Tuesday, October 4, 2022

Fear and Forgetfulness, Fun and Forgiveness

The day’s list was calling to me. Go through the nightmare of trying call Paypal to find out why it’s not working to transfer money to my bank, the equally unappealing need to check into online banking to see why last week’s deposit didn’t seem to register. 

 

But beginning with e-mail as I do, I noticed Day 6 of the Collective Trauma Summit and the enticing title of Healing Racialized Trauma Through Joy and Fantastic Forgiveness. I made the wise decision of spending 50 minutes with Ruby Mendenhall, Nico Cary, Dr. Sará King and Dr. Andrea Pennington, four black healer-activists who took my breath away with the depth of their eloquence. I was typing furiously trying to capture sentence after sentence, each one with the capacity to open further thought and feeling to Mr. Everest proportions. 

 

In welcome contrast to the surface political correctness I keep seeing that drives me crazy, the tribalist mentality taking hold, the dogma that further separates and stops needed conversations, here were people deeply rooted in the dynamics of social injustice, the anger and grief and trauma and outrage of it all, looking at how to truly heal and re-connect, in their thinking, their feeling and their daily work. I imagine the next five posts will be inspired by those 50 minutes, but I’ll start with some quotes by Nico Cary with a few comments.

 

• Joy is a radical political act. Conversation about black life mostly is about black death. That needs to shift.

 

The poet Hafiz says, “Fear is the cheapest room in the house” and that’s where the daily news wants us to live. To face the horrors of the daily news head on and emerge with joy is a task far beyond even the best of us. So we need to temper it with cultivating joy within ourselves and in our work and in our relations with others. My own unsupported-by-the-facts optimism comes from teaching with joy, unleashing joy in the classroom, be it with children or adults. 

 

• Whiteness as a construct is the highest concentration of fear and forgetfulness swirling in an endless feedback loop. Blackness is the co-emergent availability of love as something to know and be and experience. 

 

The capacity for black people to forgive in the face of everything that’s been done and continues to be done is both inspiring and extraordinary to me. As Dr.

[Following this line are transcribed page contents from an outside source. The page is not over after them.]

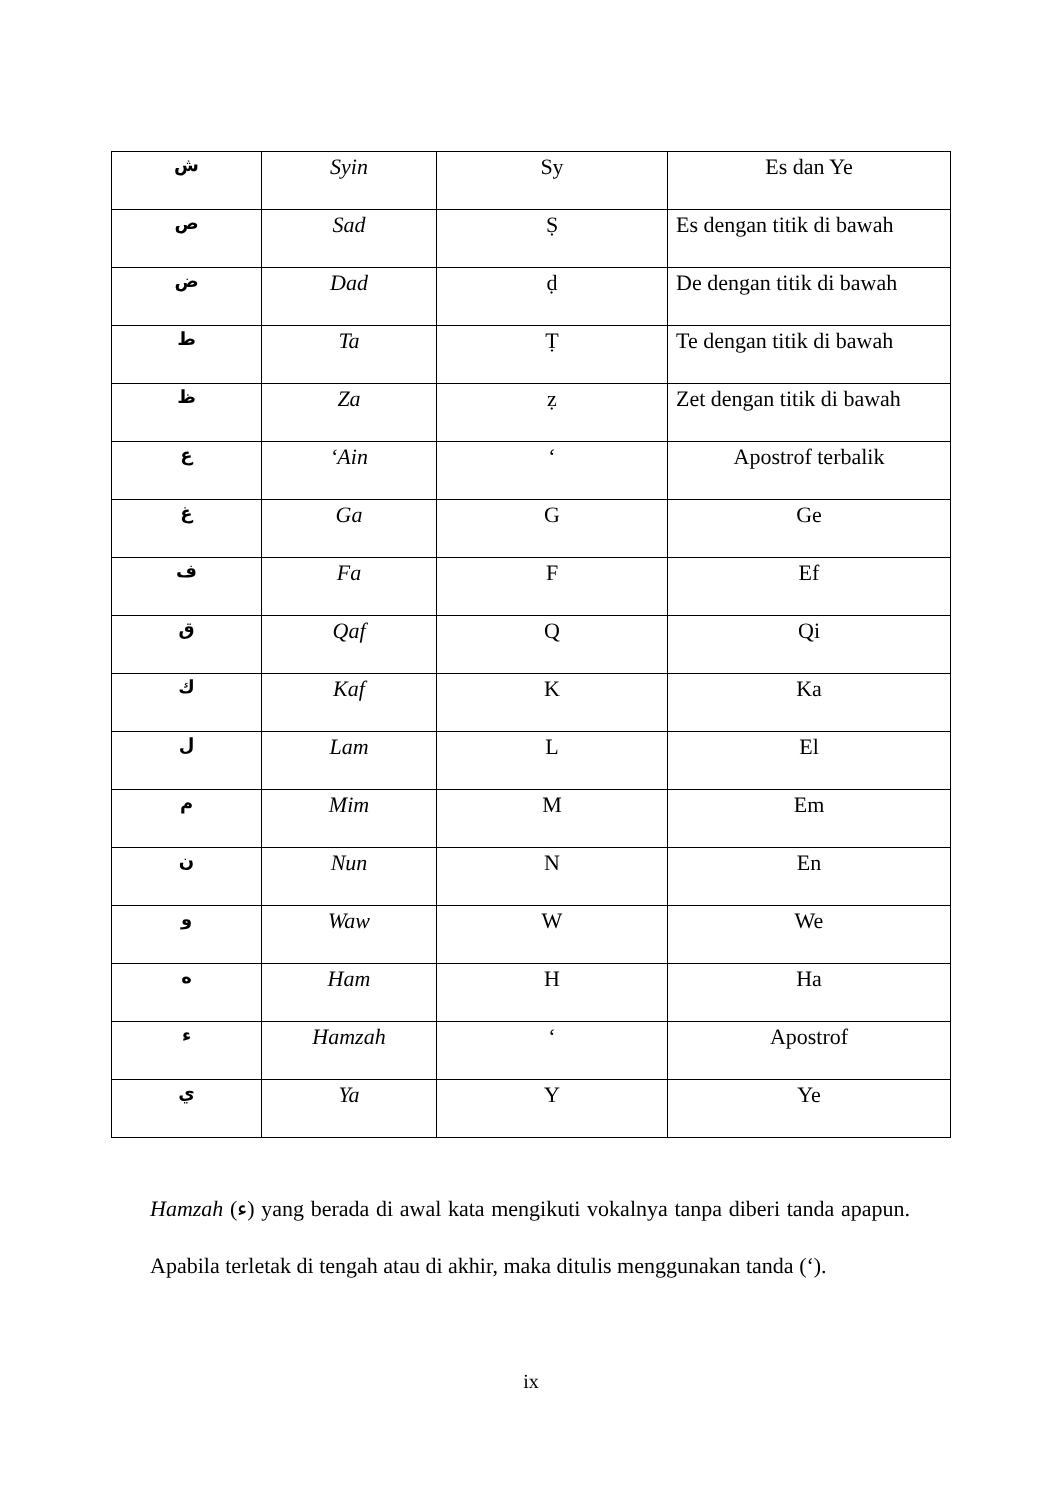| ش | Syin | Sy | Es dan Ye |
| ص | Sad | Ṣ | Es dengan titik di bawah |
| ض | Dad | ḍ | De dengan titik di bawah |
| ط | Ta | Ṭ | Te dengan titik di bawah |
| ظ | Za | ẓ | Zet dengan titik di bawah |
| ع | ‘Ain | ‘ | Apostrof terbalik |
| غ | Ga | G | Ge |
| ف | Fa | F | Ef |
| ق | Qaf | Q | Qi |
| ك | Kaf | K | Ka |
| ل | Lam | L | El |
| م | Mim | M | Em |
| ن | Nun | N | En |
| و | Waw | W | We |
| ه | Ham | H | Ha |
| ء | Hamzah | ‘ | Apostrof |
| ي | Ya | Y | Ye |
Hamzah (ء) yang berada di awal kata mengikuti vokalnya tanpa diberi tanda apapun. Apabila terletak di tengah atau di akhir, maka ditulis menggunakan tanda (‘).
ix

Sará coined it “Fantastic forgiveness.” And looping back to joy, I would add “fun” to the list of black culture’s gift to humanity, embodied in the legacy of jazz and musicians like Louis Armstrong, Dizzy Gillespie, Chick Corea. (Chick was not literally black, but embodied the black construct of jazz. In the world of healing, we are all co-present in each other and whiteness can be present in black bodies and minds and blackness in white bodies and minds.) 

 

The white construct of fear and forgetfulness built the narrative that brought fear to the forefront for so many millions, both the people of color who lived under the fear of colonialism and the white folks taught to fear the humanity of the black folks. Forgetfulness of our innate connection to the natural world, to each other, to our own capacity for joy and beauty, was— and remains— a central tenet of the narrative that has wreaked so much havoc.

 

• Forgiveness begins with the radical acceptance of just how entangled you are in the theft of bodies and land, when your inheritance in that catastrophe is revealed and you cry the tears of a body, mind and soul that finally knows itself to be in deep violation and dissonance with that which you really are. 

 

 Read that sentence many times. Slowly.

 

• Healing is what happens when we are no longer so identified with our fear and suffering. My work is opening portals to people’s own healing, not getting healed, but being their own healing. Where do you experience freedom in the body? When does the world feel alive to you?My job is to build as many portals as possible for people to enter the sacred space of truly seeing who they are and who we are.

 

 Boom! He hit it! That’s my job as well and off I go to work with 7th and 8th graders, offering a portal into their sacred selves.